When I wrote a 1965 article on Saul Alinsky for Christianity and Crisis magazine - later anthologized in the book Witness to A Generation -  Alinsky had seven years to live.  By 1972 when he died at age 63, he was the dean of community organizers in the United States. He had largely overcome the objections of his critics. save for the most obdurate on the hard right. 

Researching prior to the Obama run in 2008, I found two others had taken in-depth looks at Alinsky - Hillary Clinton and Barack Obama. Alinsky was clearly a major stop on the learning tour these two took before they decided that electoral politics is the best way to actually get things done in America.

And that's the story in a nutshell almost fifty years from the time I entered Alinsky's modest Michigan Avenue  office  and began an investigation of several months duration. The verdict then, which has not been contradicted, is that Saul Alinsky was a crack organizer whose basic values were tolerance, democracy and helpfulness. He  applied these values to get things done in a country where the ultimate prize was  and remains the control of governance itself. 

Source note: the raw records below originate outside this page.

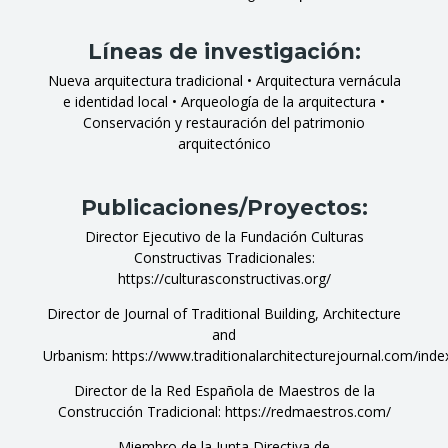
Líneas de investigación:
Nueva arquitectura tradicional • Arquitectura vernácula
e identidad local • Arqueología de la arquitectura •
Conservación y restauración del patrimonio
arquitectónico
Publicaciones/Proyectos:
Director Ejecutivo de la Fundación Culturas
Constructivas Tradicionales:
https://culturasconstructivas.org/
Director de Journal of Traditional Building, Architecture
and
Urbanism:
https://www.traditionalarchitecturejournal.com/in
Director de la Red Española de Maestros de la
Construcción Tradicional:
https://redmaestros.com/
Miembro de la Junta Directiva de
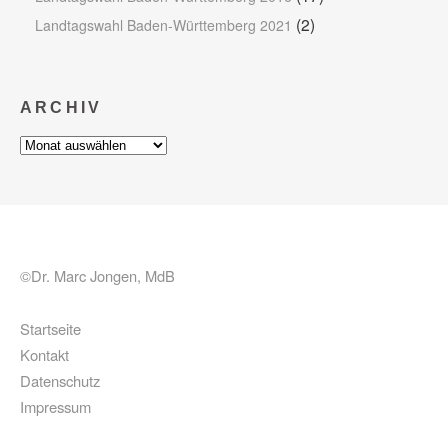
(2)
Landtagswahl Baden-Württemberg 2021
ARCHIV
Archiv
©Dr. Marc Jongen, MdB
Startseite
Kontakt
Datenschutz
Impressum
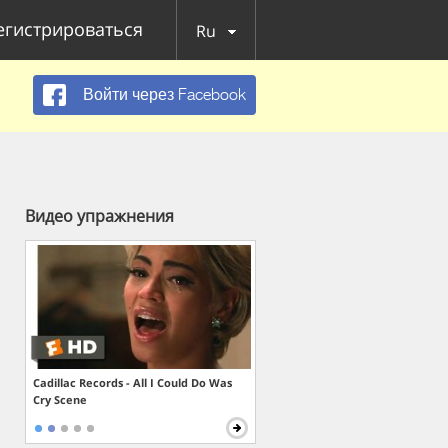
егистрироваться
Ru
Войти через Facebook
Видео упражнения
Cadillac Records - All I Could Do Was
Cry Scene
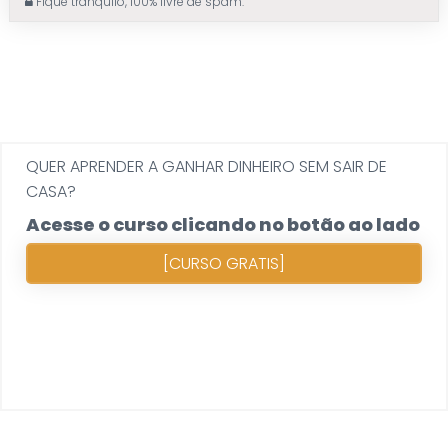
Fique tranquilo, 100% livre de spam.
QUER APRENDER A GANHAR DINHEIRO SEM SAIR DE
CASA?
Acesse o curso clicando no botão ao lado
[CURSO GRATIS]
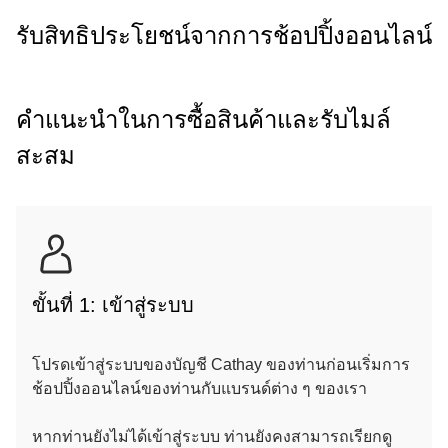
รับสิทธิประโยชน์จากการช้อปปิ้งออนไลน์
คำแนะนำในการซื้อสินค้าและรับไมล์
สะสม
ขั้นที่ 1: เข้าสู่ระบบ
โปรดเข้าสู่ระบบของบัญชี Cathay ของท่านก่อนเริ่มการ
ช้อปปิ้งออนไลน์ของท่านกับแบรนด์ต่าง ๆ ของเรา
หากท่านยังไม่ได้เข้าสู่ระบบ ท่านยังคงสามารถเรียกดู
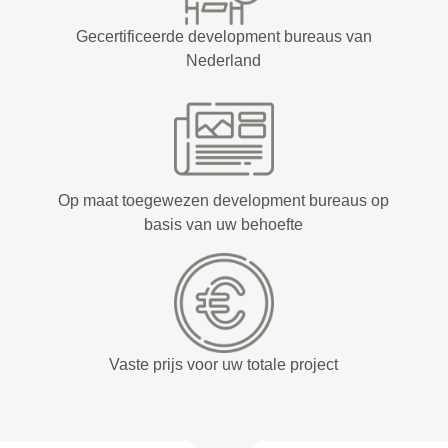
Gecertificeerde development bureaus van
Nederland
Op maat toegewezen development bureaus op
basis van uw behoefte
Vaste prijs voor uw totale project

That Alinsky championed a confrontational, in-your-face militancy is   true, but the provocative things he did were like  the Yippies, not their violent cousins. Alinsky was good at scaring media and ginning up controversy. These were weapons of the powerless and marginalized. Saul gained very least a voice at the table for such folk.

Alinsky also left a legacy that was explicit, the Industrial Areas Foundation which continues his work and extends his influence. Community organization was responsible for the ground game of the Obama operation and the various permutations of the Tea Party insofar as they have involve grass roots efforts. Even the now-hapless Karl Rove achieved some successes by assiduous grass roots organizing.

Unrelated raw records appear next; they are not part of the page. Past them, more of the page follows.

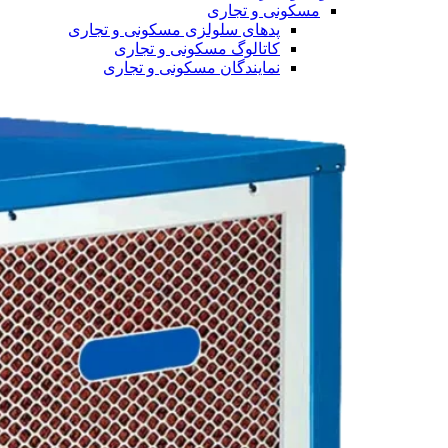
مسکونی و تجاری
پدهای سلولزی مسکونی و تجاری
کاتالوگ مسکونی و تجاری
نمایندگان مسکونی و تجاری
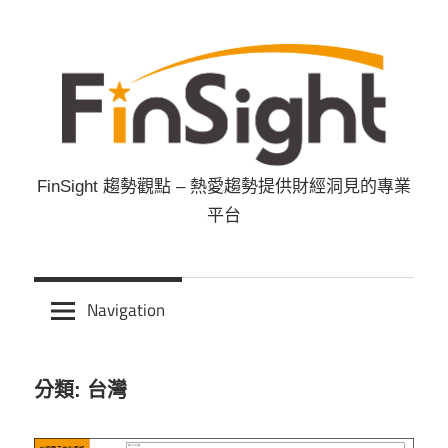
Skip
to
content
FinSight 趨勢觀點 – 熱愛趨勢提供財經洞見的專業
FinSight
平台
趨
勢
Navigation
觀
分類: 台灣
點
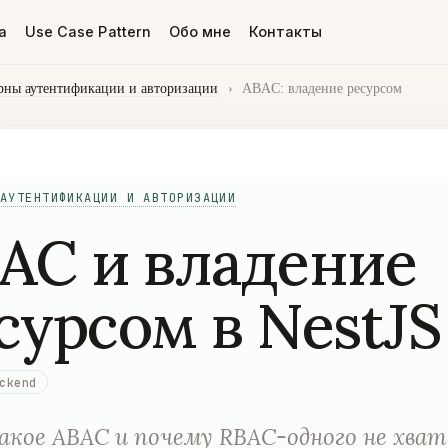
а
Use Case Pattern
Обо мне
Контакты
рны аутентификации и авторизации
›
ABAC: владение ресурсом
АУТЕНТИФИКАЦИИ И АВТОРИЗАЦИИ
AC и владение
сурсом в NestJS
ckend
кое ABAC и почему RBAC-одного не хват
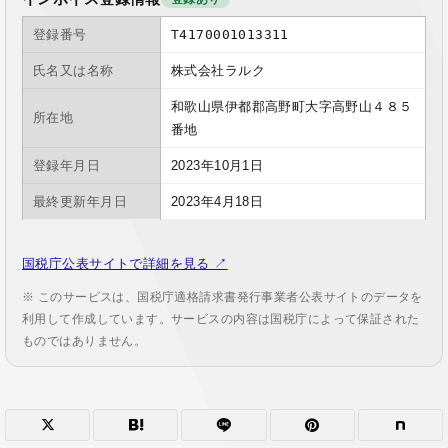
登録番号
T4170001013311
氏名又は名称
株式会社ラルク
和歌山県伊都郡高野町大字高野山４８５
所在地
番地
登録年月日
2023年10月1日
最終更新年月日
2023年4月18日
国税庁公表サイトで詳細を見る ↗
※ このサービスは、国税庁適格請求書発行事業者公表サイトのデータを
利用して作成しています。サービスの内容は国税庁によって保証された
ものではありません。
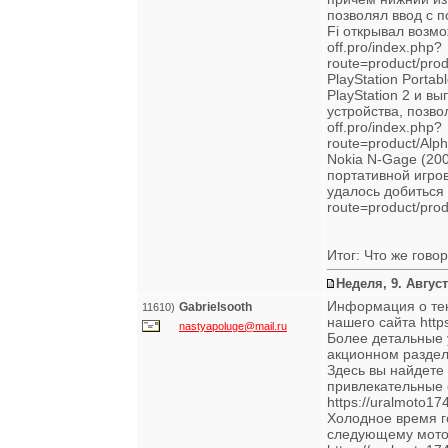
позволял ввод с 
Fi открывал возмо
off.pro/index.php?
route=product/pr
PlayStation Porta
PlayStation 2 и в
устройства, позво
off.pro/index.php?
route=product/Alp
Nokia N-Gage (20
портативной игро
удалось добиться п
route=product/pr
Итог: Что же гово
Неделя, 9. Август
Информация о тек
Gabrielsooth
11610)
нашего сайта https
nastyapoluge@mail.ru
Более детальные 
акционном разделе 
Здесь вы найдете
привлекательные 
https://uralmoto174
Холодное время г
следующему мото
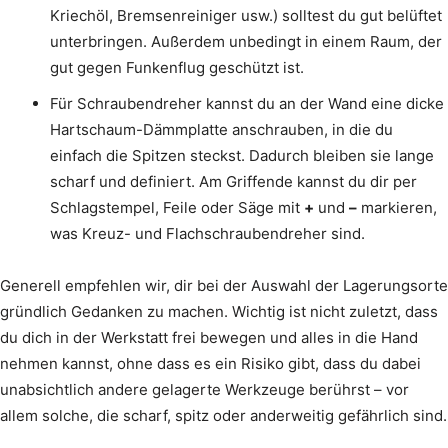
Kriechöl, Bremsenreiniger usw.) solltest du gut belüftet
unterbringen. Außerdem unbedingt in einem Raum, der
gut gegen Funkenflug geschützt ist.
Für Schraubendreher kannst du an der Wand eine dicke
Hartschaum-Dämmplatte anschrauben, in die du
einfach die Spitzen steckst. Dadurch bleiben sie lange
scharf und definiert. Am Griffende kannst du dir per
Schlagstempel, Feile oder Säge mit
+
und
–
markieren,
was Kreuz- und Flachschraubendreher sind.
Generell empfehlen wir, dir bei der Auswahl der Lagerungsorte
gründlich Gedanken zu machen. Wichtig ist nicht zuletzt, dass
du dich in der Werkstatt frei bewegen und alles in die Hand
nehmen kannst, ohne dass es ein Risiko gibt, dass du dabei
unabsichtlich andere gelagerte Werkzeuge berührst – vor
allem solche, die scharf, spitz oder anderweitig gefährlich sind.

That's all we are talking about. Grass roots organizing with a patina of Yippie sensibility. If one looks back today, one would have to conclude that Alinsky helped to fashion in the American mind a role for the community organizer, a role that transcends political party or religious persuasion. Today and in the future, there will be no democratic politics or social movement that does not make an implicit bow to Saul.

That said, both President Obama and Secretary Clinton realized the clear and daunting limitations of community organizing. Both entered electoral politics precisely to get things done that cannot be achieved just by gaining some power at the grass roots.  I went back and looked at one of the organizations Alinsky lofted into the stratosphere in the 1960s - the Woodlawn Organization (TWO) in Barack Obama's neighborhood in Chicago. At the time, Alinsky could stimulate apoplexy in the adjacent University of Chicago community with a few well-chosen sound bites. Today the conflict has morphed into what can only be called an arrangement in which both sides of the dispute have had successes. Suffice to say that without TWO things would have been worse over time. 

      I would hazard the guess that in the future Alinsky's methods and aims will be integral to American politics and determine both winners and losers, just as they did in November, 2012. The key to community organizing remains constant. Doing it and doing it well.